Shutting Down (or at Least Setting to “Vibrate”)
If your family is in need of some download detox, the first step is recognizing exactly what forms of technology seem to be getting in the way. “If members of a family feel that computer time or cell phones are getting in the way of their face-to-face interaction, they need to specifically address this issue as a family,” says Arnold. “This might mean a child telling mom, ‘I don’t like it when you work on your computer all day on Saturday and we can never play.’ This may mean a father telling a teen, ‘Talking together at the table is important to me, so you need to leave your cell phone in the other room during meals.’ It could mean one parent saying to another, ‘We really need to figure out a way to disconnect a little on the weekends so that we can all do something that isn’t sitting in front of a screen.’”
Obst says that parents need to step in when they feel the situation is getting out of control. “It’s up to the parents to set limits and boundaries on the use of technology just like any other issue,” she says. “Parents need not allow technology to have any more power over their interactions with their children than anything else does. Just because it’s technology doesn’t mean we can’t say no to it or teach our children how to use it in moderation.”
Cherry Hill mom Vogel says that she’d like her family to cut back on their time being plugged in, but that old habits die hard. “We joke about it, but sometimes I’ll e-mail my daughter just to tell her to get off her iPod Touch,” she says. “I know I need to put limits on it. I just need to come up with a plan on how I’m going to do it.”
Perlick too may have to convince the kids to turn off the games, but in the end she says they are usually “well behaved” about it. She hasn’t seen a need to go cold turkey on her high-tech gadgets and gizmos. “We still have more fun just being with each other than with any of these things,” she says.
Even just getting everyone in the same room is a step in the right direction. “We’ll sit there and watch them as a family,” says Grexa of her sons’ nightly video game sessions. “It doesn’t take time away from being a family. We make the time for them.”

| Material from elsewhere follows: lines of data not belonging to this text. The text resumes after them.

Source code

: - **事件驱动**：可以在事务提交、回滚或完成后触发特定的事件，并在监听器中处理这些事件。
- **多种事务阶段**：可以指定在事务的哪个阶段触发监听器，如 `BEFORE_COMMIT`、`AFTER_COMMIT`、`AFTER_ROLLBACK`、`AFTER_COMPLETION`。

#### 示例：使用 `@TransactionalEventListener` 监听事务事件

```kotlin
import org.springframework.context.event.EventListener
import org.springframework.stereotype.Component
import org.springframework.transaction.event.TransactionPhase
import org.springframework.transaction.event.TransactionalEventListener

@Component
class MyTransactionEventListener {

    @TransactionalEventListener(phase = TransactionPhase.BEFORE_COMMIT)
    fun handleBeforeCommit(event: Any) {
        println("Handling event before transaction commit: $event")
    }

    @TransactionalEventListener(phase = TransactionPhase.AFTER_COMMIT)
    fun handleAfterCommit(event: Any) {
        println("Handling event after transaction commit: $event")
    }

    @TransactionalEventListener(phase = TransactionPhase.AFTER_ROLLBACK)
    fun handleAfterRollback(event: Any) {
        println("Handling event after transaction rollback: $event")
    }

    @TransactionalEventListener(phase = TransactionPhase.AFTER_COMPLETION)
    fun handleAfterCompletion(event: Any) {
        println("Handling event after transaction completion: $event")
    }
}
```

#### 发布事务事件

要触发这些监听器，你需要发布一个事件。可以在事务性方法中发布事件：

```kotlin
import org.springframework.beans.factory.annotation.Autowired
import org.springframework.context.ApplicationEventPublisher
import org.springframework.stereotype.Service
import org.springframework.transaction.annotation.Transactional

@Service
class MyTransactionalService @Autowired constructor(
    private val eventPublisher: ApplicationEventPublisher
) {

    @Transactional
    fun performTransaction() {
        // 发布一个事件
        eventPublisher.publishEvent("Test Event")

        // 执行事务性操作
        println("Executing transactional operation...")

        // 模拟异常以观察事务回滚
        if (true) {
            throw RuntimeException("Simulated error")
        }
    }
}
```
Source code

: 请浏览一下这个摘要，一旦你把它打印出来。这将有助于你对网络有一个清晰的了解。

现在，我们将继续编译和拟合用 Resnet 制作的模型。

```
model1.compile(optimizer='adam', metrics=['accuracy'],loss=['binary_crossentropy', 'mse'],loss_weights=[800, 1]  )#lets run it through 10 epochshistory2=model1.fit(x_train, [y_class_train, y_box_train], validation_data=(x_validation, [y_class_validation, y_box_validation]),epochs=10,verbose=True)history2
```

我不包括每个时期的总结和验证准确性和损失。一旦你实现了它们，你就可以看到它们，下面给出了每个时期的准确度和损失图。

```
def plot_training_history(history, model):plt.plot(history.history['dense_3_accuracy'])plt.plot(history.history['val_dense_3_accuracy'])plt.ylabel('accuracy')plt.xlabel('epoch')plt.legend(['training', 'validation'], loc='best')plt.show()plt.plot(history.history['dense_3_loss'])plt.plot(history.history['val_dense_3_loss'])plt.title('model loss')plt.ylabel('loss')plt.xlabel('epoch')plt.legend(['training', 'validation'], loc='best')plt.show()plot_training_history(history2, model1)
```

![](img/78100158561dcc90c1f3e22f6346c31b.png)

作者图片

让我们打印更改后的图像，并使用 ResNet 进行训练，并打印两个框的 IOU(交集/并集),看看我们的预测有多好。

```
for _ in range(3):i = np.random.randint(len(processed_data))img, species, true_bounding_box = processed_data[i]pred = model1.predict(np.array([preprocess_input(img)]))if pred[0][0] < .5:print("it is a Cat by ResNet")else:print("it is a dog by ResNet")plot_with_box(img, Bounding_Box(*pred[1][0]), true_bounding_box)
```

Ultimately, families need to find their ideal balance between virtual and physical connections. If you think something might work for you and your family, try it out. If it doesn’t seem to have good utility, then let it go. “It’s important to remember that we can control our use of communication technology,” says Arnold. "It doesn’t have to control us.”
It’s not just what we do in our spare time that sets today’s families apart from the Cleavers. Moms work. Dads cook. Families live in different parts of the world. The now old-fashioned nuclear family may have been able to sum up a day over meatloaf, but these days, it might just be done over Skype.
“If Grandma lives in Indiana and her 9-year-old grandchild is in New Jersey, playing online games on Webkinz World might be just the ticket to maintaining a relationship across that distance,” says Arnold.
How can you connect with your family online? Set up a family blog and have everyone near and far take turns posting stories and photos of recent events. Create a Flickr or Skype account so that your son at college can watch his little sister as she grows. It may keep you online for a few more hours, but it also may be able to keep your family together.
Published (and copyrighted) in Suburban Family, April 2010.